Collected data entries:
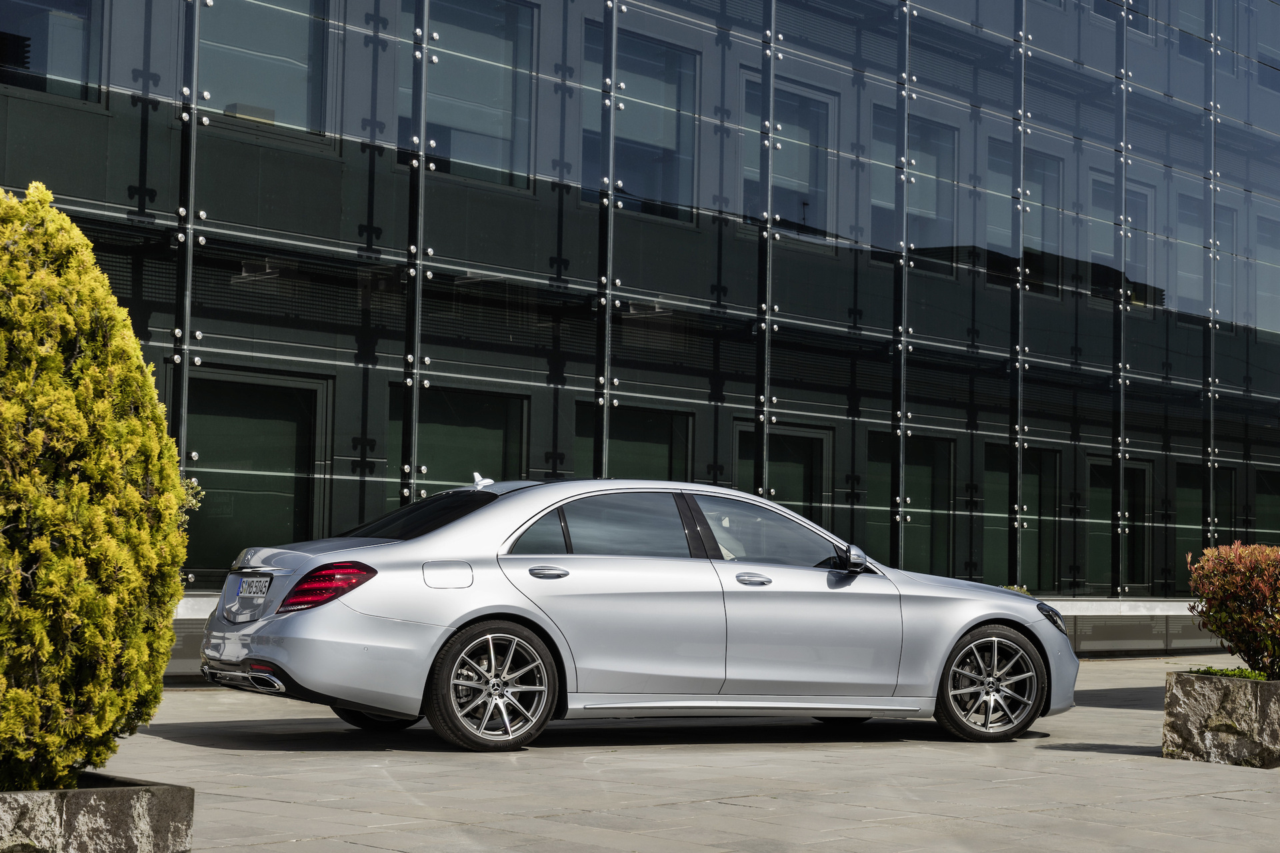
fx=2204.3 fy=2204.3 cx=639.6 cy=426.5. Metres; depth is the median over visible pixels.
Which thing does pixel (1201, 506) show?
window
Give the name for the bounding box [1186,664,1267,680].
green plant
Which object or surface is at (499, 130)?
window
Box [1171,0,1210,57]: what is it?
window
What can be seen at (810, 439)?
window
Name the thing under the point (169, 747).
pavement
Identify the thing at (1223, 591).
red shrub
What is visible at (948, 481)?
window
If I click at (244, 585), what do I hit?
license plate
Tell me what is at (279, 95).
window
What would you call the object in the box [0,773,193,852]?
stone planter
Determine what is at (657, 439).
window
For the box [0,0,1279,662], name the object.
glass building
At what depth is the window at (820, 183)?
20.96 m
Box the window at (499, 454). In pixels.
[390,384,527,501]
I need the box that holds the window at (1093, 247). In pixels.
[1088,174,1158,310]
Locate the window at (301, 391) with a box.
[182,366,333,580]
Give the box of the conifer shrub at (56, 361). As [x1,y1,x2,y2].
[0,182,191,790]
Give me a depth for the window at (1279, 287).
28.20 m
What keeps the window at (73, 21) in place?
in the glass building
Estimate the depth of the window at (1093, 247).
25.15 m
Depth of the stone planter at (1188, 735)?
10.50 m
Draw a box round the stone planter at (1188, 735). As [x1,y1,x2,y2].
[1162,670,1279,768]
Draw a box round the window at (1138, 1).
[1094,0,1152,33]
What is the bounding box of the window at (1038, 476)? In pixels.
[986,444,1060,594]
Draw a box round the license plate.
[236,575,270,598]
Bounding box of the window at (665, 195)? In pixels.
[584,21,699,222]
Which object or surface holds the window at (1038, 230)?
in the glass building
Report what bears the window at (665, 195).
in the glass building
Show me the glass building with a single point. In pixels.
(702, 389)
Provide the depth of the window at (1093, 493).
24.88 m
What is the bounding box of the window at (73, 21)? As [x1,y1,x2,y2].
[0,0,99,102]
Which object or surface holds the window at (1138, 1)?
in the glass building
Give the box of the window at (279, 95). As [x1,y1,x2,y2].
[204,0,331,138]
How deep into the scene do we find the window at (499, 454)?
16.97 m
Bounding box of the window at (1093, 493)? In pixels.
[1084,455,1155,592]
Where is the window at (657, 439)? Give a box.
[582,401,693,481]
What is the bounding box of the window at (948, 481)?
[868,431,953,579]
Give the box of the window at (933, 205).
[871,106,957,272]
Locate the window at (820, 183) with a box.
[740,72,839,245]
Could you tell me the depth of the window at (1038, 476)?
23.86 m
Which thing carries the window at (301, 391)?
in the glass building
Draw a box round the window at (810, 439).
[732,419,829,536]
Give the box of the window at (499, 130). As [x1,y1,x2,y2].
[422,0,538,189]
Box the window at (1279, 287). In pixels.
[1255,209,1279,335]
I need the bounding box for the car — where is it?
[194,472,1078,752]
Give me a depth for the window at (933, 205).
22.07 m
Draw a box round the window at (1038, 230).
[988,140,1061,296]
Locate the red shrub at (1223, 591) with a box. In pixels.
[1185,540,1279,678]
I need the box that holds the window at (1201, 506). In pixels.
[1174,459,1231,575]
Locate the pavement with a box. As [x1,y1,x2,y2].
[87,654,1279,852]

> Problem details:
Leave out the images and transcribe all the records exactly.

> Result of the task:
fx=2204.3 fy=2204.3 cx=639.6 cy=426.5. Metres; depth is the median over visible pixels.
Which thing does pixel (1201, 506) show?
window
Give the name for the bounding box [1186,664,1267,680].
green plant
Which object or surface is at (499, 130)?
window
Box [1171,0,1210,57]: what is it?
window
What can be seen at (810, 439)?
window
Name the thing under the point (169, 747).
pavement
Identify the thing at (1223, 591).
red shrub
What is visible at (948, 481)?
window
If I click at (244, 585), what do I hit?
license plate
Tell me what is at (279, 95).
window
What would you call the object in the box [0,773,193,852]?
stone planter
Determine what is at (657, 439).
window
For the box [0,0,1279,662], name the object.
glass building
At what depth is the window at (820, 183)?
20.96 m
Box the window at (499, 454). In pixels.
[390,384,527,501]
I need the box that holds the window at (1093, 247). In pixels.
[1088,174,1158,310]
Locate the window at (301, 391) with a box.
[182,366,333,580]
Give the box of the conifer shrub at (56, 361). As [x1,y1,x2,y2].
[0,182,191,790]
Give me a depth for the window at (1279, 287).
28.20 m
What keeps the window at (73, 21) in place?
in the glass building
Estimate the depth of the window at (1093, 247).
25.15 m
Depth of the stone planter at (1188, 735)?
10.50 m
Draw a box round the stone planter at (1188, 735). As [x1,y1,x2,y2].
[1162,670,1279,768]
Draw a box round the window at (1138, 1).
[1094,0,1152,33]
What is the bounding box of the window at (1038, 476)? In pixels.
[986,444,1060,594]
Draw a box round the license plate.
[236,575,270,598]
Bounding box of the window at (665, 195)? In pixels.
[584,21,699,222]
Which object or surface holds the window at (1038, 230)?
in the glass building
Report what bears the window at (665, 195).
in the glass building
Show me the glass building with a single point. In pixels.
(702, 389)
Provide the depth of the window at (1093, 493).
24.88 m
What is the bounding box of the window at (73, 21)? As [x1,y1,x2,y2].
[0,0,99,102]
Which object or surface holds the window at (1138, 1)?
in the glass building
Give the box of the window at (279, 95). As [x1,y1,x2,y2].
[204,0,331,138]
How deep into the scene do we find the window at (499, 454)?
16.97 m
Bounding box of the window at (1093, 493)? In pixels.
[1084,455,1155,592]
Where is the window at (657, 439)? Give a box.
[582,401,693,481]
What is the bounding box of the window at (948, 481)?
[868,431,953,579]
Give the box of the window at (933, 205).
[871,106,957,272]
Locate the window at (820, 183) with a box.
[740,72,839,245]
Could you tell me the depth of the window at (1038, 476)?
23.86 m
Which thing carries the window at (301, 391)?
in the glass building
Draw a box round the window at (810, 439).
[732,419,829,536]
Give the box of the window at (499, 130). As [x1,y1,x2,y2].
[422,0,538,189]
Box the window at (1279, 287). In pixels.
[1255,209,1279,335]
I need the bounding box for the car — where is it?
[194,472,1078,752]
Give me a depth for the window at (933, 205).
22.07 m
Draw a box round the window at (1038, 230).
[988,140,1061,296]
Locate the red shrub at (1223, 591) with a box. In pixels.
[1185,540,1279,678]
I need the box that holds the window at (1201, 506). In pixels.
[1174,459,1231,575]
Locate the pavement with a box. As [x1,y1,x2,y2].
[87,654,1279,852]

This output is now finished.